Stored data entries:
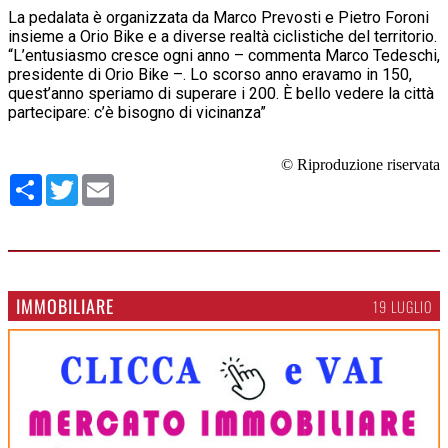
La pedalata è organizzata da Marco Prevosti e Pietro Foroni
insieme a Orio Bike e a diverse realtà ciclistiche del territorio.
“L’entusiasmo cresce ogni anno – commenta Marco Tedeschi,
presidente di Orio Bike –. Lo scorso anno eravamo in 150,
quest’anno speriamo di superare i 200. È bello vedere la città
partecipare: c’è bisogno di vicinanza”
© Riproduzione riservata
Condividi
Twitter
Email
IMMOBILIARE
19 LUGLIO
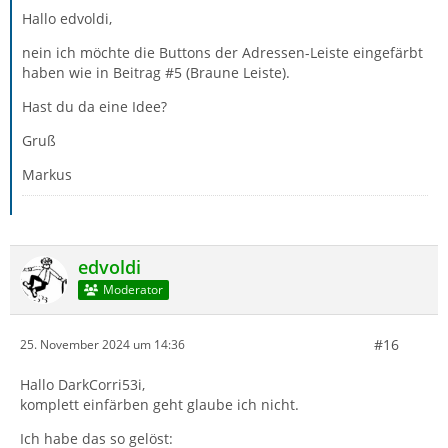
Hallo edvoldi,
nein ich möchte die Buttons der Adressen-Leiste eingefärbt
haben wie in Beitrag #5 (Braune Leiste).
Hast du da eine Idee?
Gruß
Markus
edvoldi
Moderator
#16
25. November 2024 um 14:36
Hallo DarkCorri53i,
komplett einfärben geht glaube ich nicht.
Ich habe das so gelöst:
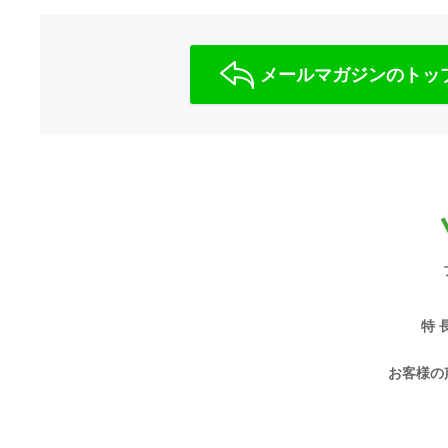
メールマガジンのトッ
特 
お客様の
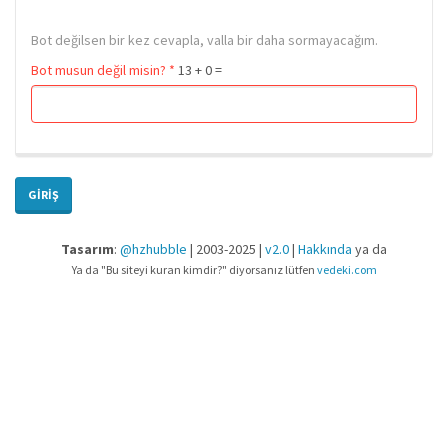
Bot değilsen bir kez cevapla, valla bir daha sormayacağım.
Bot musun değil misin?
*
13 + 0 =
GIRIŞ
Tasarım
:
@hzhubble
| 2003-2025 |
v2.0
|
Hakkında
ya da
Ya da "Bu siteyi kuran kimdir?" diyorsanız lütfen
vedeki.com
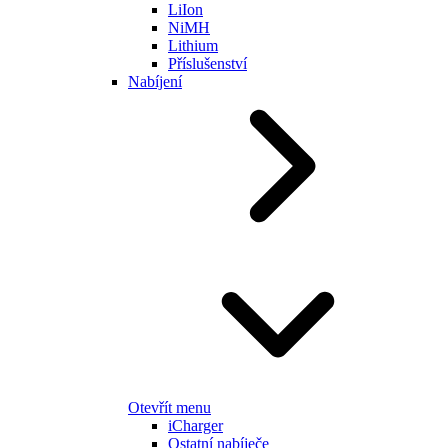
LiIon
NiMH
Lithium
Příslušenství
Nabíjení
Otevřít menu
iCharger
Ostatní nabíječe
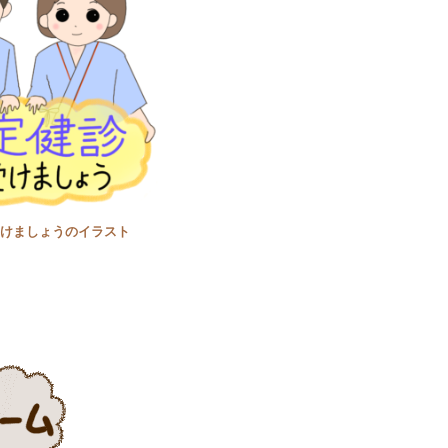
けましょうのイラスト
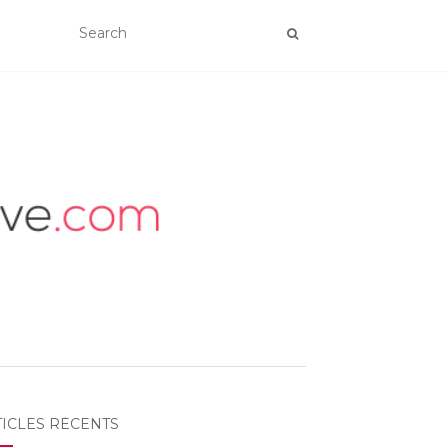
TICLES RÉCENTS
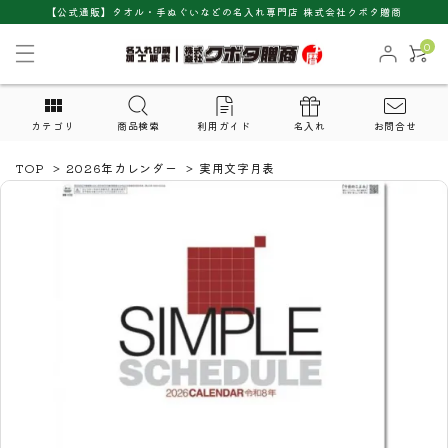
【公式通販】タオル・手ぬぐいなどの名入れ専門店 株式会社クボタ贈商
0
カテゴリ
商品検索
利用ガイド
名入れ
お問合せ
TOP
>
2026年カレンダー
>
実用文字月表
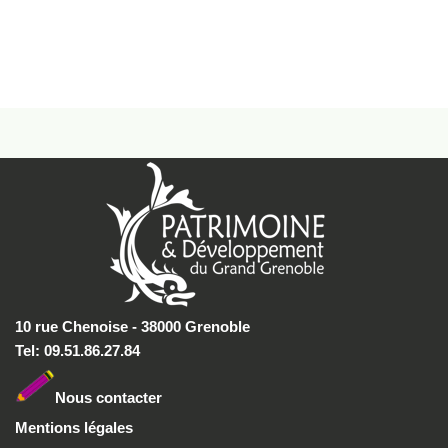
10 rue Chenoise - 38000 Grenoble
Tel: 09.51.86.27.84
Nous conta
cter
Mentions légales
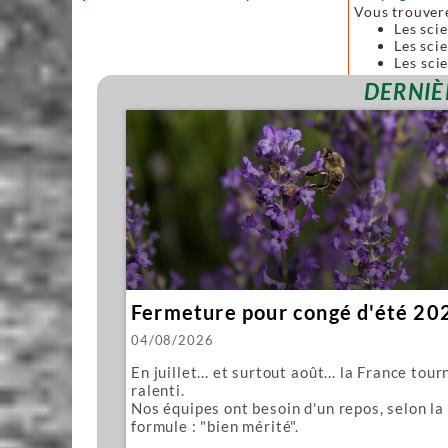
Vous trouver
Les sci
Les scie
Les sci
forgées
DERNIÈ
Toutes ces sc
Nous vous pro
Mawashi
Kughikii
Évidemment n
Fermeture pour congé d'été 20
04/08/2026
En juillet... et surtout août... la France tour
ralenti.
Nos équipes ont besoin d'un repos, selon la
formule : "bien mérité".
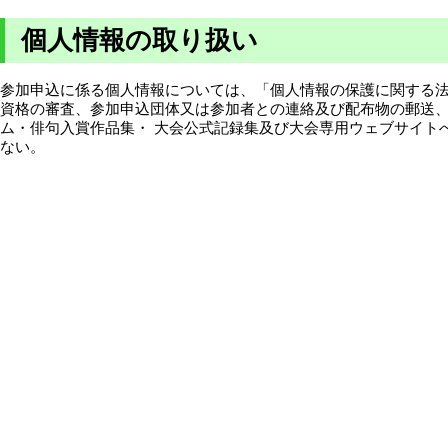
個人情報の取り扱い
参加申込に係る個人情報については、「個人情報の保護に関する法
資格の審査、参加申込団体又は参加者との連絡及び配布物の郵送、
ム・俳句入賞作品集・ 大会公式記録集及び大会専用ウェブサイト
ない。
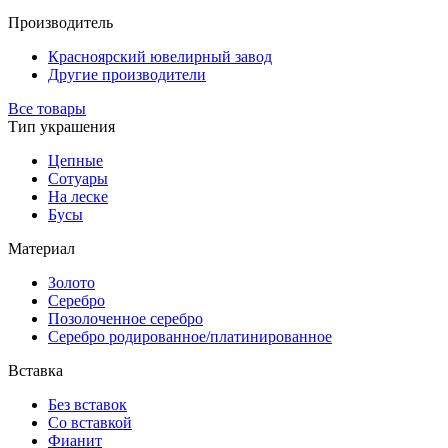
Производитель
Красноярский ювелирный завод
Другие производители
Все товары
Тип украшения
Цепные
Сотуары
На леске
Бусы
Материал
Золото
Серебро
Позолоченное серебро
Серебро родированное/платинированное
Вставка
Без вставок
Со вставкой
Фианит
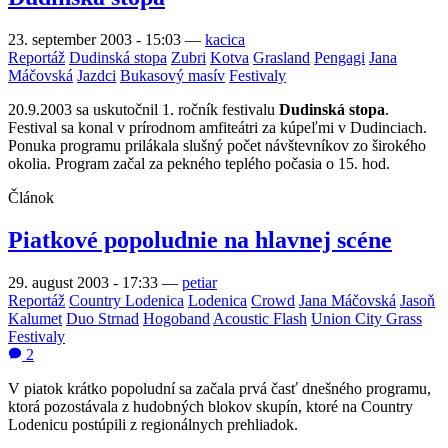
23. september 2003 - 15:03
—
kacica
Reportáž
Dudinská stopa
Zubri
Kotva
Grasland
Pengagi
Jana
Máčovská
Jazdci
Bukasový masív
Festivaly
20.9.2003 sa uskutočnil 1. ročník festivalu
Dudinská stopa
.
Festival sa konal v prírodnom amfiteátri za kúpeľmi v Dudinciach.
Ponuka programu prilákala slušný počet návštevníkov zo širokého
okolia. Program začal za pekného teplého počasia o 15. hod.
Článok
Piatkové popoludnie na hlavnej scéne
29. august 2003 - 17:33
—
petiar
Reportáž
Country Lodenica
Lodenica
Crowd
Jana Máčovská
Jasoň
Kalumet
Duo Strnad
Hogoband
Acoustic Flash
Union City Grass
Festivaly
2
V piatok krátko popoludní sa začala prvá časť dnešného programu,
ktorá pozostávala z hudobných blokov skupín, ktoré na Country
Lodenicu postúpili z regionálnych prehliadok.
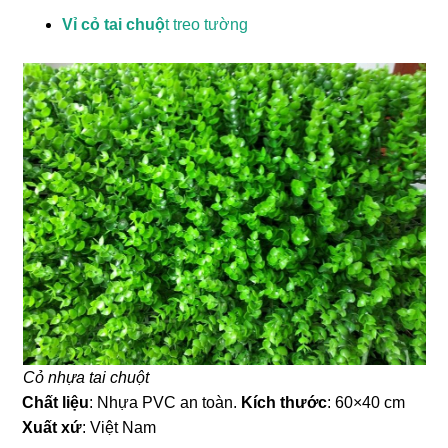
Vỉ cỏ tai chuộ
t treo tường
Cỏ nhựa tai chuột
Chất liệu
: Nhựa PVC an toàn.
Kích thước
: 60×40 cm
Xuất xứ
: Việt Nam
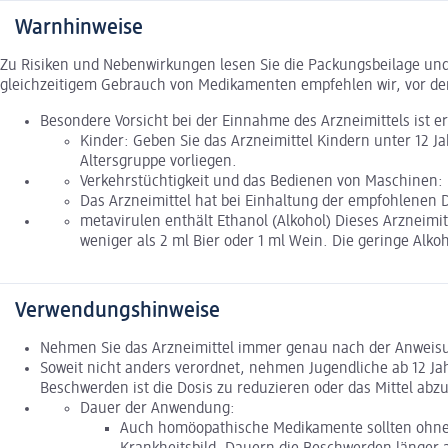
Warnhinweise
Zu Risiken und Nebenwirkungen lesen Sie die Packungsbeilage und f
gleichzeitigem Gebrauch von Medikamenten empfehlen wir, vor de
Besondere Vorsicht bei der Einnahme des Arzneimittels ist er
Kinder: Geben Sie das Arzneimittel Kindern unter 12 
Altersgruppe vorliegen.
Verkehrstüchtigkeit und das Bedienen von Maschinen:
Das Arzneimittel hat bei Einhaltung der empfohlenen 
metavirulen enthält Ethanol (Alkohol) Dieses Arzneimit
weniger als 2 ml Bier oder 1 ml Wein. Die geringe Al
Verwendungshinweise
Nehmen Sie das Arzneimittel immer genau nach der Anweisung 
Soweit nicht anders verordnet, nehmen Jugendliche ab 12 Jah
Beschwerden ist die Dosis zu reduzieren oder das Mittel abz
Dauer der Anwendung:
Auch homöopathische Medikamente sollten ohne 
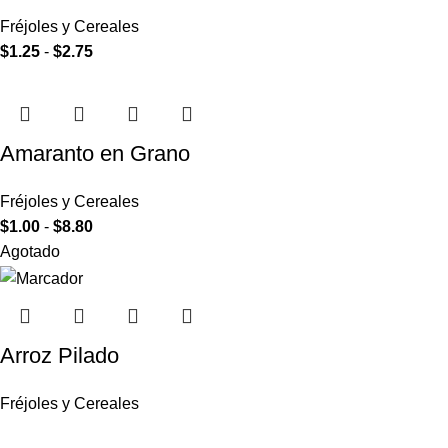
Fréjoles y Cereales
$
1.25
-
$
2.75
Amaranto en Grano
Fréjoles y Cereales
$
1.00
-
$
8.80
Agotado
Arroz Pilado
Fréjoles y Cereales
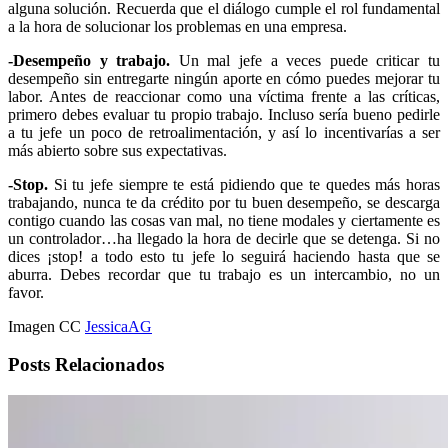
alguna solución. Recuerda que el diálogo cumple el rol fundamental
a la hora de solucionar los problemas en una empresa.
-Desempeño y trabajo.
Un mal jefe a veces puede criticar tu
desempeño sin entregarte ningún aporte en cómo puedes mejorar tu
labor. Antes de reaccionar como una víctima frente a las críticas,
primero debes evaluar tu propio trabajo. Incluso sería bueno pedirle
a tu jefe un poco de retroalimentación, y así lo incentivarías a ser
más abierto sobre sus expectativas.
-Stop.
Si tu jefe siempre te está pidiendo que te quedes más horas
trabajando, nunca te da crédito por tu buen desempeño, se descarga
contigo cuando las cosas van mal, no tiene modales y ciertamente es
un controlador…ha llegado la hora de decirle que se detenga. Si no
dices ¡stop! a todo esto tu jefe lo seguirá haciendo hasta que se
aburra. Debes recordar que tu trabajo es un intercambio, no un
favor.
Imagen CC
JessicaAG
Posts Relacionados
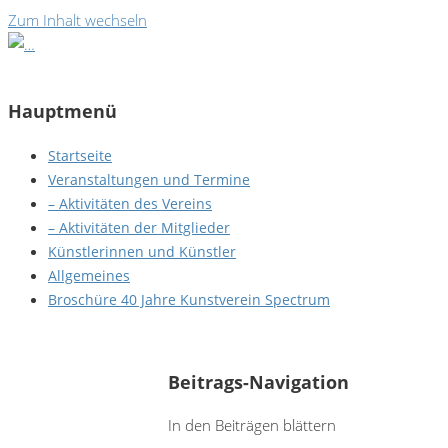
Zum Inhalt wechseln
Hauptmenü
Startseite
Veranstaltungen und Termine
– Aktivitäten des Vereins
– Aktivitäten der Mitglieder
Künstlerinnen und Künstler
Allgemeines
Broschüre 40 Jahre Kunstverein Spectrum
Justine Netter - Ohne Titel
Beitrags-Navigation
In den Beiträgen blättern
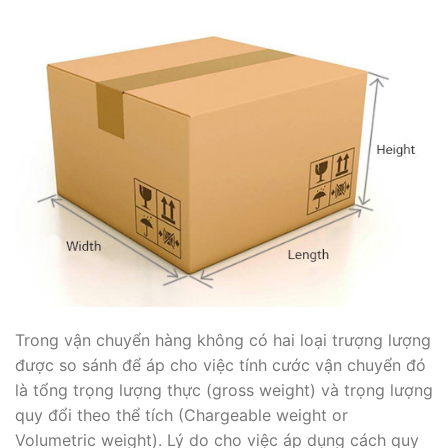
Trong vận chuyển hàng không có hai loại trượng lượng
được so sánh để áp cho việc tính cước vận chuyển đó
là tổng trọng lượng thực (gross weight) và trọng lượng
quy đổi theo thể tích (Chargeable weight or
Volumetric weight). Lý do cho việc áp dụng cách quy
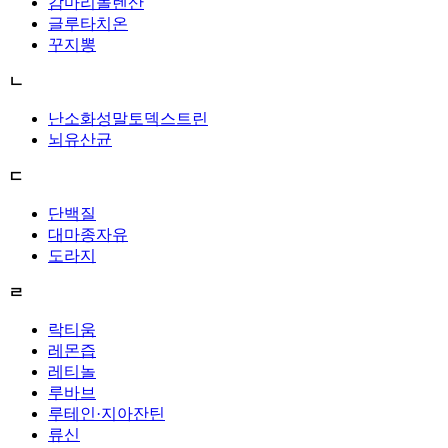
감마리놀렌산
글루타치온
꾸지뽕
ㄴ
난소화성말토덱스트린
뇌유산균
ㄷ
단백질
대마종자유
도라지
ㄹ
락티움
레몬즙
레티놀
루바브
루테인·지아잔틴
류신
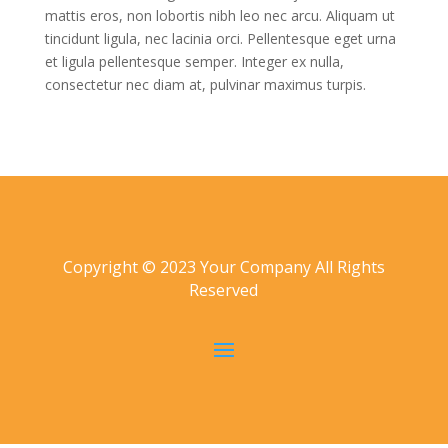
mattis eros, non lobortis nibh leo nec arcu. Aliquam ut
tincidunt ligula, nec lacinia orci. Pellentesque eget urna
et ligula pellentesque semper. Integer ex nulla,
consectetur nec diam at, pulvinar maximus turpis.
Copyright © 2023 Your Company All Rights
Reserved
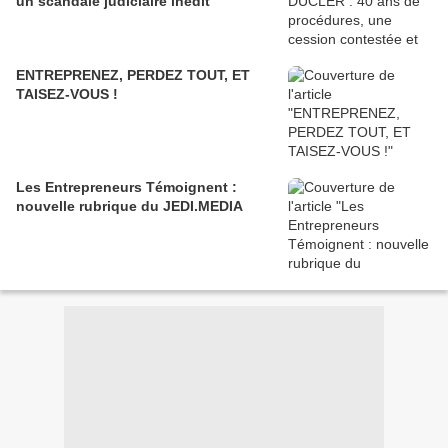
un scandale judiciaire inédit
ENTREPRENEZ, PERDEZ TOUT, ET
TAISEZ-VOUS !
Les Entrepreneurs Témoignent :
nouvelle rubrique du JEDI.MEDIA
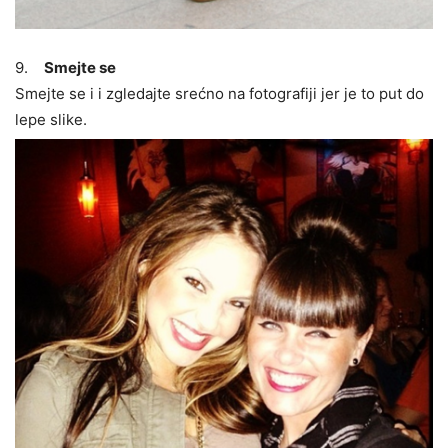
9.
Smejte se
Smejte se i i zgledajte srećno na fotografiji jer je to put do
lepe slike.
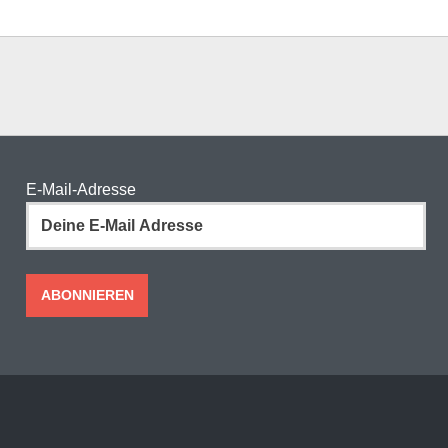
E-Mail-Adresse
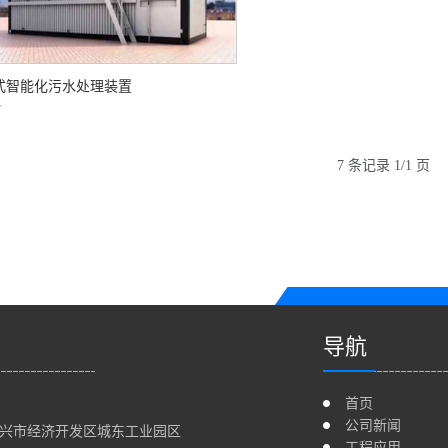
式智能化污水处理装置
7 条记录 1/1 页
导航
首页
公司新闻
兴市经济开发区城东工业园区
工程应用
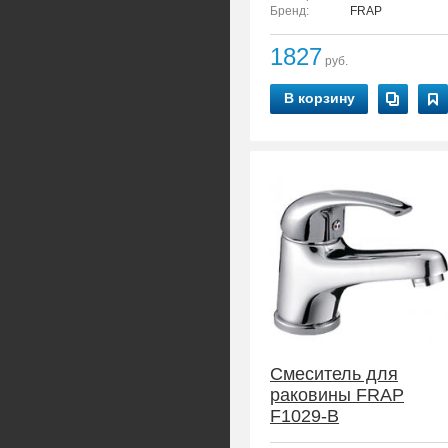
Бренд:
FRAP
1827
руб.
В корзину
Смеситель для
раковины FRAP
F1029-B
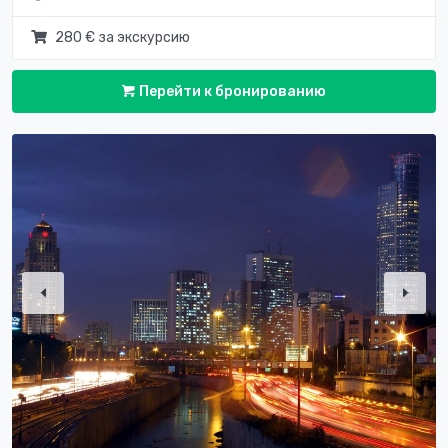
280 € за экскурсию
Перейти к бронированию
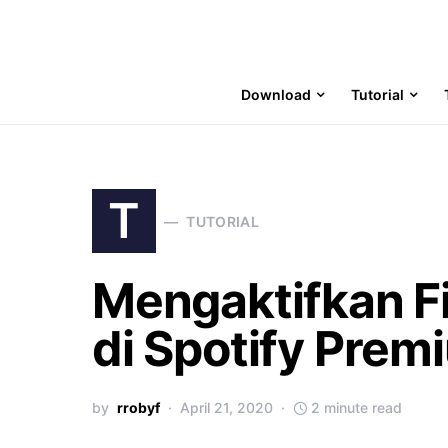
Download
Tutorial
T
TUTORIAL
Mengaktifkan Fi
di Spotify Prem
by
rrobyf
April 21, 2020
2 minute read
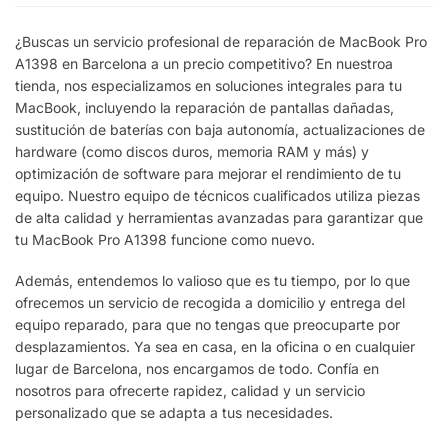
¿Buscas un servicio profesional de reparación de MacBook Pro
A1398 en Barcelona a un precio competitivo? En nuestroa
tienda, nos especializamos en soluciones integrales para tu
MacBook, incluyendo la reparación de pantallas dañadas,
sustitución de baterías con baja autonomía, actualizaciones de
hardware (como discos duros, memoria RAM y más) y
optimización de software para mejorar el rendimiento de tu
equipo. Nuestro equipo de técnicos cualificados utiliza piezas
de alta calidad y herramientas avanzadas para garantizar que
tu MacBook Pro A1398 funcione como nuevo.
Además, entendemos lo valioso que es tu tiempo, por lo que
ofrecemos un servicio de recogida a domicilio y entrega del
equipo reparado, para que no tengas que preocuparte por
desplazamientos. Ya sea en casa, en la oficina o en cualquier
lugar de Barcelona, nos encargamos de todo. Confía en
nosotros para ofrecerte rapidez, calidad y un servicio
personalizado que se adapta a tus necesidades.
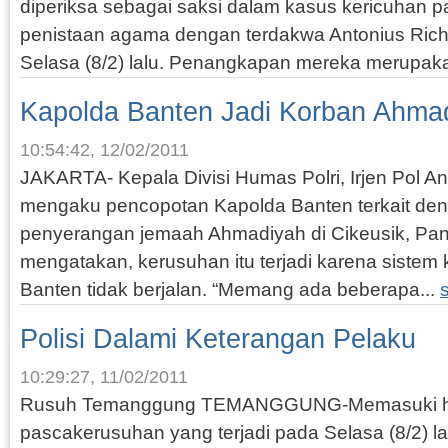
diperiksa sebagai saksi dalam kasus kericuhan 
penistaan agama dengan terdakwa Antonius Ri
Selasa (8/2) lalu. Penangkapan mereka merupaka
Kapolda Banten Jadi Korban Ahma
10:54:42, 12/02/2011
JAKARTA- Kepala Divisi Humas Polri, Irjen Pol An
mengaku pencopotan Kapolda Banten terkait den
penyerangan jemaah Ahmadiyah di Cikeusik, Pan
mengatakan, kerusuhan itu terjadi karena sistem
Banten tidak berjalan. “Memang ada beberapa...
Polisi Dalami Keterangan Pelaku
10:29:27, 11/02/2011
Rusuh Temanggung TEMANGGUNG-Memasuki har
pascakerusuhan yang terjadi pada Selasa (8/2) lalu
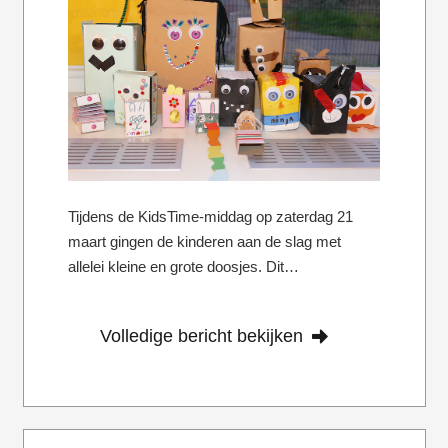
Tijdens de KidsTime-middag op zaterdag 21
maart gingen de kinderen aan de slag met
allelei kleine en grote doosjes. Dit…
Volledige bericht bekijken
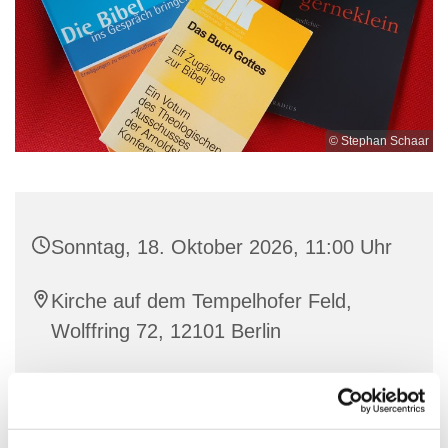
© Stephan Schaar
Sonntag, 18. Oktober 2026, 11:00 Uhr
Kirche auf dem Tempelhofer Feld,
Wolffring 72, 12101 Berlin
Pf. Stephan Schaar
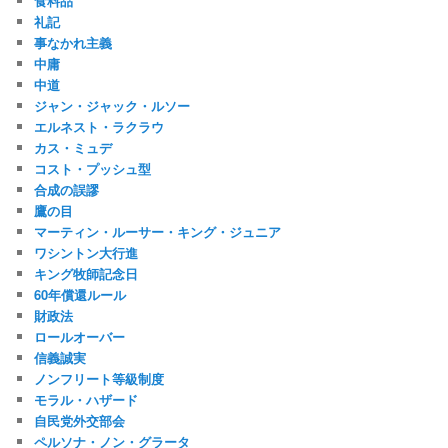
食料品
礼記
事なかれ主義
中庸
中道
ジャン・ジャック・ルソー
エルネスト・ラクラウ
カス・ミュデ
コスト・プッシュ型
合成の誤謬
鷹の目
マーティン・ルーサー・キング・ジュニア
ワシントン大行進
キング牧師記念日
60年償還ルール
財政法
ロールオーバー
信義誠実
ノンフリート等級制度
モラル・ハザード
自民党外交部会
ペルソナ・ノン・グラータ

> **Your assignment**:
Return each line of the material that contains the word "mejorar".

> **Answer for the task**:
desempeño sin entregarte ningún aporte en cómo puedes mejorar tu
optimización de software para mejorar el rendimiento de tu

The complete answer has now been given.